• _WHAT IS REQUIRED_
All lines from the one with "provokující Evy." to the end of the entries below must be written out exactly. Leave out any other line.
★ ★ ★ ★
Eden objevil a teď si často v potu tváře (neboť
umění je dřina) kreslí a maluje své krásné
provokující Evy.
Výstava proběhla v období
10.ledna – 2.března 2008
★ ★ ★ ★
• _TASK RESPONSE_
provokující Evy.
Výstava proběhla v období
10.ledna – 2.března 2008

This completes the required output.